### What the exercise asks
What is needed here is an exact reprint of every record below.

### Provided entries
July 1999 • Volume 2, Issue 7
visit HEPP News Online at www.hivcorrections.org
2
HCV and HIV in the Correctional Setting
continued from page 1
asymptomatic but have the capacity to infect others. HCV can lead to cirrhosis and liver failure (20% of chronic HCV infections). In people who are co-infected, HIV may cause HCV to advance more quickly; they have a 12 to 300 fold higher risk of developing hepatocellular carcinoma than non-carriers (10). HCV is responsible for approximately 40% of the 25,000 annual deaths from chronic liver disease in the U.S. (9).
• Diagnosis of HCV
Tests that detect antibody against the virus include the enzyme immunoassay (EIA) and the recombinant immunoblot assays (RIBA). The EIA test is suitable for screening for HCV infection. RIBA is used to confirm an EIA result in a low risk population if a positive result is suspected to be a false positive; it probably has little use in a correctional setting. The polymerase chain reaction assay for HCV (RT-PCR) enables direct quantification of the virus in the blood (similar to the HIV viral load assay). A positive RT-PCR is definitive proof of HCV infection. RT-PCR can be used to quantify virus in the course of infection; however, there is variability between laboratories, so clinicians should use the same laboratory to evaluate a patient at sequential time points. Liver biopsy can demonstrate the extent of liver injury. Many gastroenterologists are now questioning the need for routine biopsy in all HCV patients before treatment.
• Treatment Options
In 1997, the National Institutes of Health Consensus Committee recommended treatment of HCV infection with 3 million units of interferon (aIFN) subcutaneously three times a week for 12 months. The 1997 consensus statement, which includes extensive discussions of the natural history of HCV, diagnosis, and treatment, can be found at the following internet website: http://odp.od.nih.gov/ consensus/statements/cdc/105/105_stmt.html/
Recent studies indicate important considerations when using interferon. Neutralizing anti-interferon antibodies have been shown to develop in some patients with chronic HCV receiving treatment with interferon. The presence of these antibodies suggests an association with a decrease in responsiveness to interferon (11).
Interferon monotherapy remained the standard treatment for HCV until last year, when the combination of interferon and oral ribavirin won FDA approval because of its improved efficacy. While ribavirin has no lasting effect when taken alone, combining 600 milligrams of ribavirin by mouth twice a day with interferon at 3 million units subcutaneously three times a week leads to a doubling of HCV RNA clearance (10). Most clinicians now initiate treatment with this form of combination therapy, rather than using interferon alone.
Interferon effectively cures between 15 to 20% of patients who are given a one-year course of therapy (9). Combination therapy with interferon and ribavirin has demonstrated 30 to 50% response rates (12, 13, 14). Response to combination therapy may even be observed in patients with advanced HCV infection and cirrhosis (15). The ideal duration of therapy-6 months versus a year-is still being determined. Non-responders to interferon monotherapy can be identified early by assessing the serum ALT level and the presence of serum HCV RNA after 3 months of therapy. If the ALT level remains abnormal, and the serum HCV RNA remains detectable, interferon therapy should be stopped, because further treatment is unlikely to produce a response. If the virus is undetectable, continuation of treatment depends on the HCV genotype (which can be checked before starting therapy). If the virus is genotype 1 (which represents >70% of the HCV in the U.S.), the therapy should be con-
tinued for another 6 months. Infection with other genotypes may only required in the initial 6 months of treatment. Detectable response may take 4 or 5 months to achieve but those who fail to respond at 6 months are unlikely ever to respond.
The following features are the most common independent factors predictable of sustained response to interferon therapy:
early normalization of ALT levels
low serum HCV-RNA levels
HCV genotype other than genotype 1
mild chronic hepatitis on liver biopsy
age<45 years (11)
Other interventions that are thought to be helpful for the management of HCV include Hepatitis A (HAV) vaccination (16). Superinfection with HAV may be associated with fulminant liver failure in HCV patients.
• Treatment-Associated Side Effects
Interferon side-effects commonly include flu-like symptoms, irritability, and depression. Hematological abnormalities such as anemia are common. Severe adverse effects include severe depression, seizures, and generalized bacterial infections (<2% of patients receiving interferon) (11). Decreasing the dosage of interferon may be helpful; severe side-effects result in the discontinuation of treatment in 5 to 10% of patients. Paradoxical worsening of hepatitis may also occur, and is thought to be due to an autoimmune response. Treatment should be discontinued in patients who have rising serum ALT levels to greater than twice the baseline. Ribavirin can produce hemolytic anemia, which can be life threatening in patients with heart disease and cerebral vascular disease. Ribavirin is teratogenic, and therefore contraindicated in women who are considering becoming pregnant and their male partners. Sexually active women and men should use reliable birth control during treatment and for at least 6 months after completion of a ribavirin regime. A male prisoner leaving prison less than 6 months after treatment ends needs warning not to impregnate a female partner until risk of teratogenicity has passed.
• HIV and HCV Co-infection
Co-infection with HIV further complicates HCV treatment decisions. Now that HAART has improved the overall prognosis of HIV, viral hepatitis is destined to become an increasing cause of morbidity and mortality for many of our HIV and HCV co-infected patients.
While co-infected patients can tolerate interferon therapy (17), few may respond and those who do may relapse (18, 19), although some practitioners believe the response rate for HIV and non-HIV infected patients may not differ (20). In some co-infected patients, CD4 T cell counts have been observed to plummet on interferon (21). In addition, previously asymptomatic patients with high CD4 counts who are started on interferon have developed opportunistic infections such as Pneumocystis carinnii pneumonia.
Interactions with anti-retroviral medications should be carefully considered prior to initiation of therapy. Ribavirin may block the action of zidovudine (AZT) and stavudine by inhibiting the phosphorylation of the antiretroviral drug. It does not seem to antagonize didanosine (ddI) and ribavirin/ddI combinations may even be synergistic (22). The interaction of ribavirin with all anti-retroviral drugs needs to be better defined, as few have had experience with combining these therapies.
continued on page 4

### Result
July 1999 • Volume 2, Issue 7
visit HEPP News Online at www.hivcorrections.org
2
HCV and HIV in the Correctional Setting
continued from page 1
asymptomatic but have the capacity to infect others. HCV can lead to cirrhosis and liver failure (20% of chronic HCV infections). In people who are co-infected, HIV may cause HCV to advance more quickly; they have a 12 to 300 fold higher risk of developing hepatocellular carcinoma than non-carriers (10). HCV is responsible for approximately 40% of the 25,000 annual deaths from chronic liver disease in the U.S. (9).
• Diagnosis of HCV
Tests that detect antibody against the virus include the enzyme immunoassay (EIA) and the recombinant immunoblot assays (RIBA). The EIA test is suitable for screening for HCV infection. RIBA is used to confirm an EIA result in a low risk population if a positive result is suspected to be a false positive; it probably has little use in a correctional setting. The polymerase chain reaction assay for HCV (RT-PCR) enables direct quantification of the virus in the blood (similar to the HIV viral load assay). A positive RT-PCR is definitive proof of HCV infection. RT-PCR can be used to quantify virus in the course of infection; however, there is variability between laboratories, so clinicians should use the same laboratory to evaluate a patient at sequential time points. Liver biopsy can demonstrate the extent of liver injury. Many gastroenterologists are now questioning the need for routine biopsy in all HCV patients before treatment.
• Treatment Options
In 1997, the National Institutes of Health Consensus Committee recommended treatment of HCV infection with 3 million units of interferon (aIFN) subcutaneously three times a week for 12 months. The 1997 consensus statement, which includes extensive discussions of the natural history of HCV, diagnosis, and treatment, can be found at the following internet website: http://odp.od.nih.gov/ consensus/statements/cdc/105/105_stmt.html/
Recent studies indicate important considerations when using interferon. Neutralizing anti-interferon antibodies have been shown to develop in some patients with chronic HCV receiving treatment with interferon. The presence of these antibodies suggests an association with a decrease in responsiveness to interferon (11).
Interferon monotherapy remained the standard treatment for HCV until last year, when the combination of interferon and oral ribavirin won FDA approval because of its improved efficacy. While ribavirin has no lasting effect when taken alone, combining 600 milligrams of ribavirin by mouth twice a day with interferon at 3 million units subcutaneously three times a week leads to a doubling of HCV RNA clearance (10). Most clinicians now initiate treatment with this form of combination therapy, rather than using interferon alone.
Interferon effectively cures between 15 to 20% of patients who are given a one-year course of therapy (9). Combination therapy with interferon and ribavirin has demonstrated 30 to 50% response rates (12, 13, 14). Response to combination therapy may even be observed in patients with advanced HCV infection and cirrhosis (15). The ideal duration of therapy-6 months versus a year-is still being determined. Non-responders to interferon monotherapy can be identified early by assessing the serum ALT level and the presence of serum HCV RNA after 3 months of therapy. If the ALT level remains abnormal, and the serum HCV RNA remains detectable, interferon therapy should be stopped, because further treatment is unlikely to produce a response. If the virus is undetectable, continuation of treatment depends on the HCV genotype (which can be checked before starting therapy). If the virus is genotype 1 (which represents >70% of the HCV in the U.S.), the therapy should be con-
tinued for another 6 months. Infection with other genotypes may only required in the initial 6 months of treatment. Detectable response may take 4 or 5 months to achieve but those who fail to respond at 6 months are unlikely ever to respond.
The following features are the most common independent factors predictable of sustained response to interferon therapy:
early normalization of ALT levels
low serum HCV-RNA levels
HCV genotype other than genotype 1
mild chronic hepatitis on liver biopsy
age<45 years (11)
Other interventions that are thought to be helpful for the management of HCV include Hepatitis A (HAV) vaccination (16). Superinfection with HAV may be associated with fulminant liver failure in HCV patients.
• Treatment-Associated Side Effects
Interferon side-effects commonly include flu-like symptoms, irritability, and depression. Hematological abnormalities such as anemia are common. Severe adverse effects include severe depression, seizures, and generalized bacterial infections (<2% of patients receiving interferon) (11). Decreasing the dosage of interferon may be helpful; severe side-effects result in the discontinuation of treatment in 5 to 10% of patients. Paradoxical worsening of hepatitis may also occur, and is thought to be due to an autoimmune response. Treatment should be discontinued in patients who have rising serum ALT levels to greater than twice the baseline. Ribavirin can produce hemolytic anemia, which can be life threatening in patients with heart disease and cerebral vascular disease. Ribavirin is teratogenic, and therefore contraindicated in women who are considering becoming pregnant and their male partners. Sexually active women and men should use reliable birth control during treatment and for at least 6 months after completion of a ribavirin regime. A male prisoner leaving prison less than 6 months after treatment ends needs warning not to impregnate a female partner until risk of teratogenicity has passed.
• HIV and HCV Co-infection
Co-infection with HIV further complicates HCV treatment decisions. Now that HAART has improved the overall prognosis of HIV, viral hepatitis is destined to become an increasing cause of morbidity and mortality for many of our HIV and HCV co-infected patients.
While co-infected patients can tolerate interferon therapy (17), few may respond and those who do may relapse (18, 19), although some practitioners believe the response rate for HIV and non-HIV infected patients may not differ (20). In some co-infected patients, CD4 T cell counts have been observed to plummet on interferon (21). In addition, previously asymptomatic patients with high CD4 counts who are started on interferon have developed opportunistic infections such as Pneumocystis carinnii pneumonia.
Interactions with anti-retroviral medications should be carefully considered prior to initiation of therapy. Ribavirin may block the action of zidovudine (AZT) and stavudine by inhibiting the phosphorylation of the antiretroviral drug. It does not seem to antagonize didanosine (ddI) and ribavirin/ddI combinations may even be synergistic (22). The interaction of ribavirin with all anti-retroviral drugs needs to be better defined, as few have had experience with combining these therapies.
continued on page 4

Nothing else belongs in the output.